Singapore-headquartered bank UOB has maintained its growth forecast for Vietnam at 6 per cent for this year. Inflation pressures are expected to be on the higher side, with the consumer price index (CPI) projected to stay elevated at 3.7 per cent this year compared to 3.25 per cent in 2023.

A rise in both actual and registered foreign direct investment (FDI) inflows last year will further boost the country’s domestic activities in the next few quarters, researchers at the bank said.

Disbursed FDI inflows into the country saw a record high of $23.2 billion last year, while registered FDI rose by 32 per cent to $36.6 billion, almost matching the record high of $38 billion in 2019.

Foreign investors continue to perceive Vietnam as a key destination in the mid to long term and are confident about the country’s prospects, amid the ongoing shifts in global supply chains, they were cited as saying by a domestic media outlet.
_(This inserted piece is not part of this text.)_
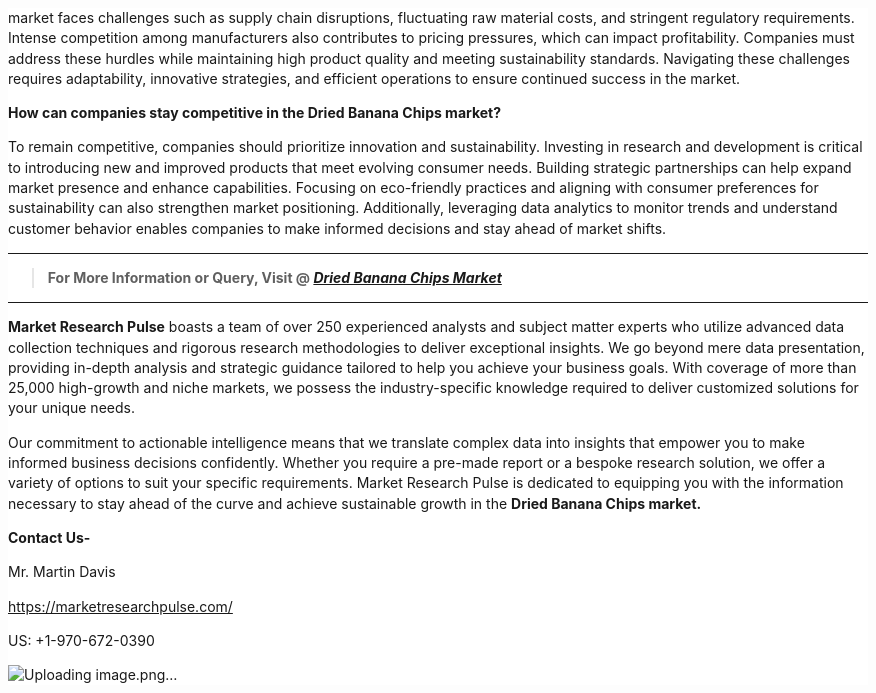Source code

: market faces challenges such as supply chain disruptions, fluctuating raw material costs, and stringent regulatory requirements. Intense competition among manufacturers also contributes to pricing pressures, which can impact profitability. Companies must address these hurdles while maintaining high product quality and meeting sustainability standards. Navigating these challenges requires adaptability, innovative strategies, and efficient operations to ensure continued success in the market.</p><p><strong>How can companies stay competitive in the Dried Banana Chips market?</strong></p><p>To remain competitive, companies should prioritize innovation and sustainability. Investing in research and development is critical to introducing new and improved products that meet evolving consumer needs. Building strategic partnerships can help expand market presence and enhance capabilities. Focusing on eco-friendly practices and aligning with consumer preferences for sustainability can also strengthen market positioning. Additionally, leveraging data analytics to monitor trends and understand customer behavior enables companies to make informed decisions and stay ahead of market shifts.</p><hr /><blockquote><p><strong>For More Information or Query, Visit @&nbsp;<em><a href="https://marketresearchpulse.com/report/94710/dried-banana-chips-market?utm_source=Linkedin&utm_medium=0114">Dried Banana Chips Market</a></em></strong></p></blockquote><hr /><p><strong>Market Research Pulse</strong> boasts a team of over 250 experienced analysts and subject matter experts who utilize advanced data collection techniques and rigorous research methodologies to deliver exceptional insights. We go beyond mere data presentation, providing in-depth analysis and strategic guidance tailored to help you achieve your business goals. With coverage of more than 25,000 high-growth and niche markets, we possess the industry-specific knowledge required to deliver customized solutions for your unique needs.</p><p>Our commitment to actionable intelligence means that we translate complex data into insights that empower you to make informed business decisions confidently. Whether you require a pre-made report or a bespoke research solution, we offer a variety of options to suit your specific requirements. Market Research Pulse is dedicated to equipping you with the information necessary to stay ahead of the curve and achieve sustainable growth in the <strong>Dried Banana Chips market.</strong></p><p><strong>Contact Us-</strong></p><p>Mr. Martin Davis</p><p>https://marketresearchpulse.com/</p><p>US: +1-970-672-0390</p>
![Uploading image.png…]()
The country’s gross domestic product (GDP) growth was 5.05 per cent last year. External demand showed signs of recovery in the latter part of the year, helping manufacturing output return to positive territory towards the end of the year.

The road remains bumpy for the year ahead, with downside risks due to the uncertainties and risks arising from the ongoing military conflicts elsewhere in the world, geopolitical tussle among the major powers and high interest rates, they said.

The implementation of global minimum tax (GMT) in Vietnam on multinational corporations from January 1 this year will force such companies to take into account higher tax costs in their future planning, they added.

The bank, therefore, suggested the Vietnamese government to initiate measures to offset the GMT in order to preserve the export competitiveness of the country.